On the prospects for AI in the B2B domain, Yunqi Capital executive director Han Yi, at the "Yangtze River Delta Collaborative Innovation and AI New Quality Productive Forces Development Forum," analyzed that marketing and customer acquisition alongside internal efficiency gains are the two core problems AI can solve for enterprises. Around these two needs, AI has rich application forms in the B2B space.

On the frequently discussed topic of killer apps, MiniMax founder and CEO Junjie Yan believes it may take about three years before something truly mass-market emerges. "But that's okay — when you can be the first, and then your capabilities grow, your resources increase, your technology improves, you can probably get there."

Yunqi Quick Take

The rise of open-source models and the rapid decline in large model pricing have lowered the barrier and cost for AI application developers, creating favorable conditions for AI application innovation from both technology and cost perspectives. With the AI toolkit at their disposal, people or teams with strong product capabilities will see their advantages amplified.

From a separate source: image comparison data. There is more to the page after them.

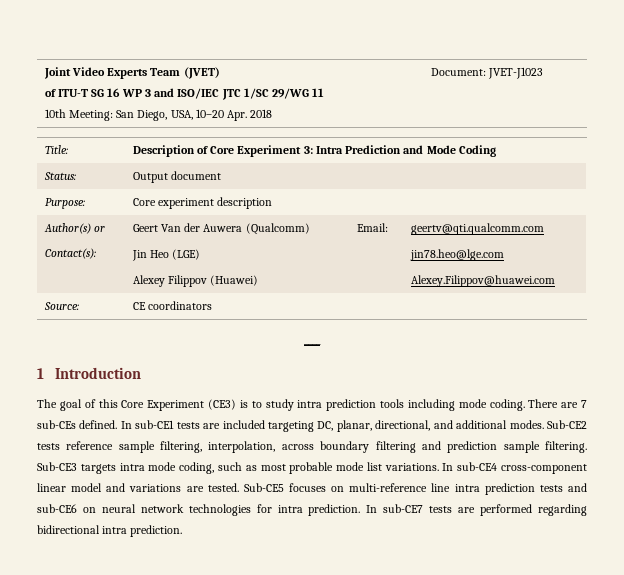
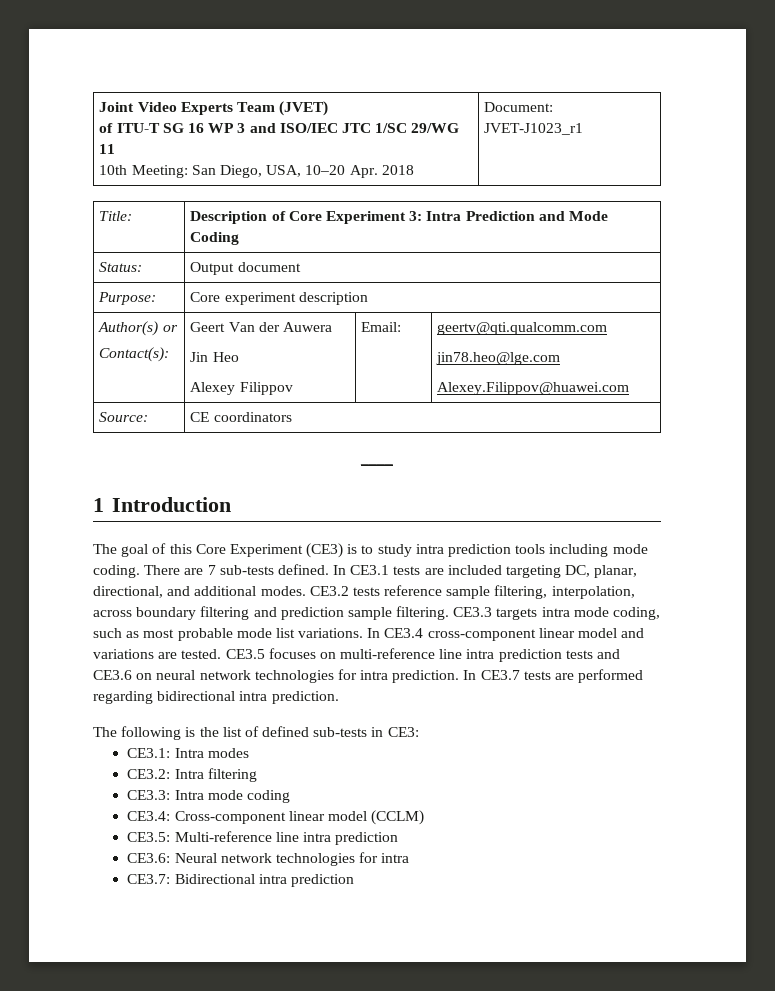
[487,67,543,79] JVET-J1023 -> [484,123,584,135] JVET-J1023_r1
[245,223,310,235] (Qualcomm) -> (333, 327) none
[172,249,201,260] (LGE) -> (239, 357) none
[210,275,259,286] (Huawei) -> (293, 388) none
[37,420,76,429] sub-CEs -> [219,565,274,575] sub-tests
[135,420,175,429] sub-CE1 -> [350,565,390,575] CE3.1
[547,420,587,429] Sub-CE2 -> [309,586,349,596] CE3.2
[37,462,77,471] Sub-CE3 -> [453,607,493,617] CE3.3
[457,462,498,471] sub-CE4 -> [384,628,424,638] CE3.4
[243,483,284,492] Sub-CE5 -> [225,649,265,659] CE3.5
[37,504,77,513] sub-CE6 -> [93,670,132,680] CE3.6
[383,504,424,513] sub-CE7 -> [480,670,520,680] CE3.7
(183, 531) none -> [93,726,419,740] [127,748,249,758] [127,768,257,782] [127,790,290,803] [127,810,425,825] [127,831,399,845] [127,852,410,866] [127,874,354,887] // The following is the list of defined sub-tests in CE3: // CE3.1: Intra modes // CE3.2: Intra filtering // CE3.3: Intra mode coding // CE3.4: Cross-component linear model (CCLM) // CE3.5: Multi-reference line intra prediction // CE3.6: Neural network technologies for intra // CE3.7: Bidirectional intra prediction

But constrained by the inherent capability limitations of large models and other factors, a "ChatGPT moment" for the application layer may not have a clear timeline. Advances at the model layer remain the key to an application-layer explosion.

WAIC 2024 has concluded, but innovation continues. Yunqi Capital and our portfolio companies will keep deepening our work in AI and sharing our observations and thinking. We look forward to witnessing more innovation together.